Data under study Start Marker
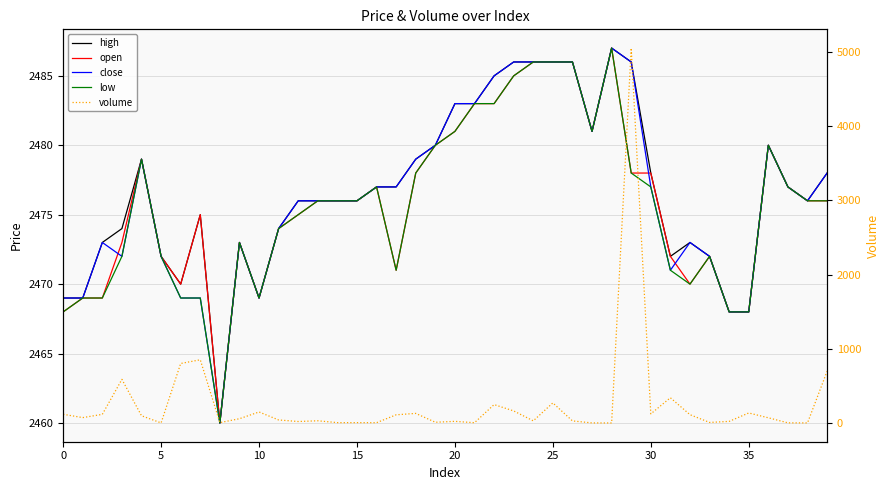

What is the minimum value for open?

2460.0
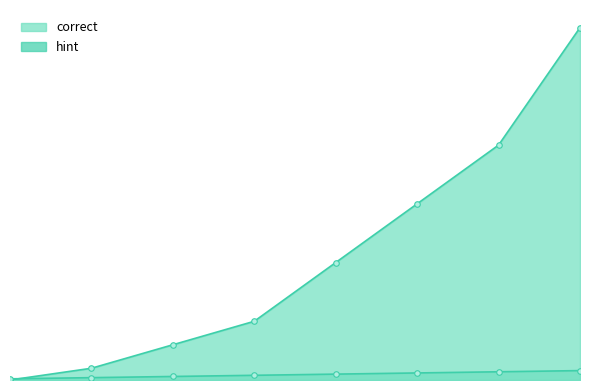

The hint series shows 8 at 8. True or false?

True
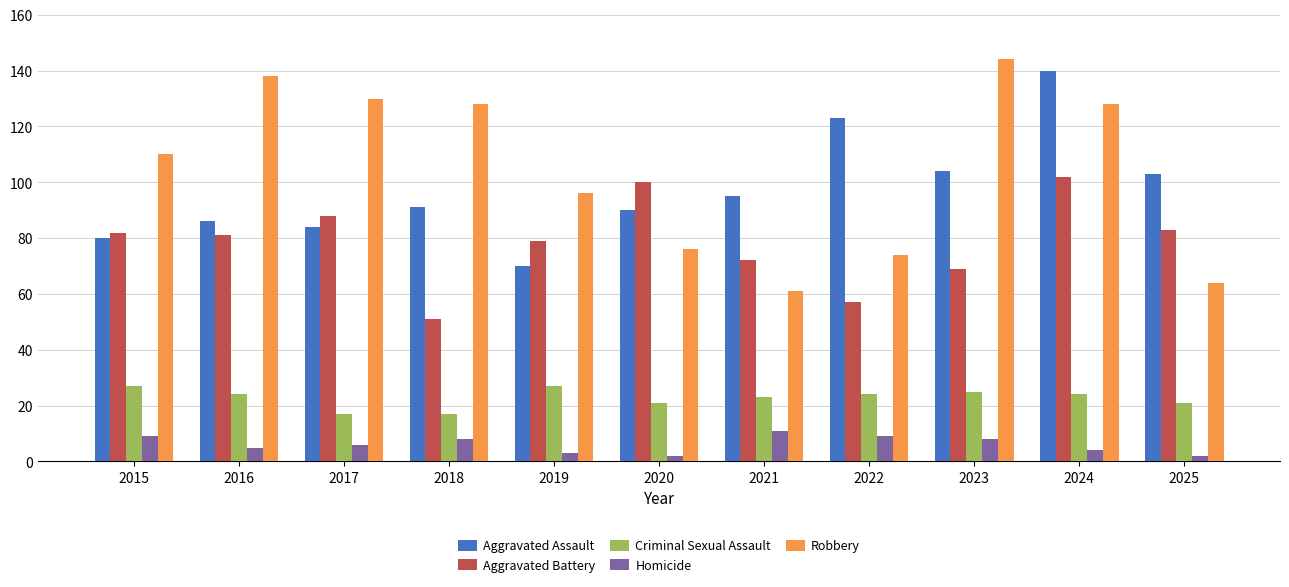

Is the value of Aggravated Assault at 2017 greater than the value of Aggravated Battery at 2018?

Yes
Data under study End Marker
Retype the data above exactly as it appears, leaving out the pictures.

What is the minimum value for open?

2460.0

The hint series shows 8 at 8. True or false?

True

Is the value of Aggravated Assault at 2017 greater than the value of Aggravated Battery at 2018?

Yes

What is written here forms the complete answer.